Immovable Monument of Local Significance of Ukraine
- Official name: Будинок учбовий (арх. Кюнер Ф.Е.) Одеської консерваторії, першої на півдні України, відкритої у вересні 1913 р., в якій навчались і викладали діячі культури: Столярський П.С., Малишевський В.М., Данькевич К.Ф., Благовидова О.М., Орофєєв С., Золотарьов В., Молчанов П., Ваулін В., Гілельс Е., Пирогов К., Коган А. та Герой Радянського Союзу Вершигора П. та інші (Academy building (arch. F. E. Kuhner) of the Odesa Conservatory, the first in Southern Ukraine, opened in September, 1913, where the following culture activists studied and worked: P. S. Stoliarskyi, V. M. Malyshevskyi, K. F. Dankevych, O. M. Blahovydova, S. Orofieiev, V. Zolotariov, P. Molchanov, V. Vaulin, E. Hilels, K. Pyrohov, A. Kohan, and the Hero of Soviet Union P. Vershyhora and others)
- Type: Architecture, Urban Planning, History
- Reference no.: 541-Од

= Odesa National Academy of Music =

Music school in Odesa, Ukraine

The Odesa National Academy of Music (also known as the Odesa Conservatory or formally the A.V. Nezhdanova Odesa National Academy of Music) is a national higher education music academy in Odesa, Odesa Oblast, Ukraine.

==History==
The Odesa Conservatory was established in 1913 on the foundation of the music college (opened in 1897) of the Odesa branch of the Imperial Russian Music Society. The founder of the conservatory was a prominent Polish composer, conductor and teacher Witold Maliszewski (1873-1939), a student of Nikolai Rimsky-Korsakov and Alexander Glazunov, and a teacher of Mykola Vilinsky and Witold Lutosławski.

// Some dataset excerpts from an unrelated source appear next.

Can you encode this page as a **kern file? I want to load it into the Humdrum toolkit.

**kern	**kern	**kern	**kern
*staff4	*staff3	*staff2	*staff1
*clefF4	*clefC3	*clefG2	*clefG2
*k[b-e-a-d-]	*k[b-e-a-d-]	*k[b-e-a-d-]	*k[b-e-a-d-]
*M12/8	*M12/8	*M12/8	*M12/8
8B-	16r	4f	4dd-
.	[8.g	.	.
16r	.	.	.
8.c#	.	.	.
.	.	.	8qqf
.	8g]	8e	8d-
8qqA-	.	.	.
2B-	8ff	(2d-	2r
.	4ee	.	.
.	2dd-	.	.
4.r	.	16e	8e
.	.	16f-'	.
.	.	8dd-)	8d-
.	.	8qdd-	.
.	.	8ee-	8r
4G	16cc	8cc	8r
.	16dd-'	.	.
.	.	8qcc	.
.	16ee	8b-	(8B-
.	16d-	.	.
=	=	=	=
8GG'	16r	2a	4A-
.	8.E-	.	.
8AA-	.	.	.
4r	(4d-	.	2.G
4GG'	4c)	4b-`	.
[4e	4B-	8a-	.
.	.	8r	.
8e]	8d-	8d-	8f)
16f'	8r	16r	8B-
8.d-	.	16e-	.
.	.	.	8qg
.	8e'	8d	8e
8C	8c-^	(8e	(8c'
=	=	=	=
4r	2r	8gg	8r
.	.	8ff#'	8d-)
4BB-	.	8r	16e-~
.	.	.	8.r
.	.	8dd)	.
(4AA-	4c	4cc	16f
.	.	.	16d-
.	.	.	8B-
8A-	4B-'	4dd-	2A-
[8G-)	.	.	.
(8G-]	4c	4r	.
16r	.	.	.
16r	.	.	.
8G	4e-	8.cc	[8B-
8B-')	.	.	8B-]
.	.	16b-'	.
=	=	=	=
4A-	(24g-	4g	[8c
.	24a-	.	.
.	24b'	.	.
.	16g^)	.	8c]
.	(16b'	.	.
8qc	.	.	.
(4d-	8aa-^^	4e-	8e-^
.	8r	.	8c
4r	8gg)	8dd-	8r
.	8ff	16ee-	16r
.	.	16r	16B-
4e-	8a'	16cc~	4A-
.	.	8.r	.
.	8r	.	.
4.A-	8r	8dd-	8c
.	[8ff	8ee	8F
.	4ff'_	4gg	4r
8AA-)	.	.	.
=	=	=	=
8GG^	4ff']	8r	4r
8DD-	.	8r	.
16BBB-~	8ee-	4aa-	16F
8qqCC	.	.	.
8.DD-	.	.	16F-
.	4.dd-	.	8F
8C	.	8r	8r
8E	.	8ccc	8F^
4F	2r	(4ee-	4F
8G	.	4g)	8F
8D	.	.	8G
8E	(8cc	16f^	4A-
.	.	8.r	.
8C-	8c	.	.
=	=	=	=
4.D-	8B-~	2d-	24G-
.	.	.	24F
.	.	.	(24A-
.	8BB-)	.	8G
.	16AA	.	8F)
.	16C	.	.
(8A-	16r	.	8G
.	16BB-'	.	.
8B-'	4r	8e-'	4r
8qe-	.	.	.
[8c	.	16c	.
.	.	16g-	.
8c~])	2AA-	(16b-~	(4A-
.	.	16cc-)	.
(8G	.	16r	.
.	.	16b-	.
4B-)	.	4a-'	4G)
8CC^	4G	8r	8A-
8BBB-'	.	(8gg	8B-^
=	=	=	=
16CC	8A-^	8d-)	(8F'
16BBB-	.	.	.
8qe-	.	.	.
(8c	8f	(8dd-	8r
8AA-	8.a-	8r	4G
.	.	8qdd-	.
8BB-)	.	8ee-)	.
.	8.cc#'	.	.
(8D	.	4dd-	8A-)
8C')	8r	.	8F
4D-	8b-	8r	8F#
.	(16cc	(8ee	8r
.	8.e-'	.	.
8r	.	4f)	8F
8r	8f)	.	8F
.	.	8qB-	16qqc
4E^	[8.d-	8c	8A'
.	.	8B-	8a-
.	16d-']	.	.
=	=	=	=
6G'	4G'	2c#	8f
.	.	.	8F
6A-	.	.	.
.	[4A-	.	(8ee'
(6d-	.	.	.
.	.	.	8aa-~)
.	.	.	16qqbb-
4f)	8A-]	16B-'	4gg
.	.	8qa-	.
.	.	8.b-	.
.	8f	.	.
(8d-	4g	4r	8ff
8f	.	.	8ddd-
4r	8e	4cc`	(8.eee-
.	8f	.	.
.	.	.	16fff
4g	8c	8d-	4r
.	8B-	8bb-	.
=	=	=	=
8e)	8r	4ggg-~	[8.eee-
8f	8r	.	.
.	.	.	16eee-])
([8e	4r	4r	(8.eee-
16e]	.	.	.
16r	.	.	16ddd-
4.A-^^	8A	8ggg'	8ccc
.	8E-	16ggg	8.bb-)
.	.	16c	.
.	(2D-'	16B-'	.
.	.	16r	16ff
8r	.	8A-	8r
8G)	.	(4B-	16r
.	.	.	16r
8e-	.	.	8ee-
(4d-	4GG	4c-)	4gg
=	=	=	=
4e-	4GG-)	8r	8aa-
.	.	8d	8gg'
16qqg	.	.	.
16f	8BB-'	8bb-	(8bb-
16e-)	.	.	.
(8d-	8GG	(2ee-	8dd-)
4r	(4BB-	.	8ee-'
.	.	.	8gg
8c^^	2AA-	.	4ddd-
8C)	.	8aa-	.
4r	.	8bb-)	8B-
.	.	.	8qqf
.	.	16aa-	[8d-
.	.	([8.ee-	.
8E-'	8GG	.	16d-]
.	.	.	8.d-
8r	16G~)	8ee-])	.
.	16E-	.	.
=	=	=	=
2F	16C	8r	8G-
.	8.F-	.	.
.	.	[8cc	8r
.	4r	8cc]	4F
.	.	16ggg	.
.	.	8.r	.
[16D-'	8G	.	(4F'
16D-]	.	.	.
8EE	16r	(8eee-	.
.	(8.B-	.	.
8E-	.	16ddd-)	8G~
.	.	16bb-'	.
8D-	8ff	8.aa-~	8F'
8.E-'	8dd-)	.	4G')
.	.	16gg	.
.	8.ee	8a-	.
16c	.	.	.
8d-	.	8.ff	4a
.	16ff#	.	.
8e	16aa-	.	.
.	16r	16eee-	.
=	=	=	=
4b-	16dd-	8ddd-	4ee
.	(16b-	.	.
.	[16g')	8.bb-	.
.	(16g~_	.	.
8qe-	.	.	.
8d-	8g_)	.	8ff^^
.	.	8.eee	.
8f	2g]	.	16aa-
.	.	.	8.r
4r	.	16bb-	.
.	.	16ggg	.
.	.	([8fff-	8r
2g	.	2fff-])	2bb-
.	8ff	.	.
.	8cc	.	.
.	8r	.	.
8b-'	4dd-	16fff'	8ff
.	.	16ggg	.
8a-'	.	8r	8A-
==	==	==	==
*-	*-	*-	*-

In 1923, it was divided into a music institute and a technical school, which in 1928 were merged into the Music and Drama Institute.

In 1934 the Odesa Conservatory was re-established in the previous form. In 1950, it was named after the outstanding opera singer Antonina Nezhdanova.
That decision by Stalin's government not only disregarded Maliszewski’s foundational role but also provoked a long-standing controversy, since Nezhdanova had no connection to the institution.

On May 8, 2012, by the decree of the President of Ukraine Viktor Yanukovych, the conservatory was renamed to "A.V. Nezhdanova Odesa National Academy of Music" and was granted a national status.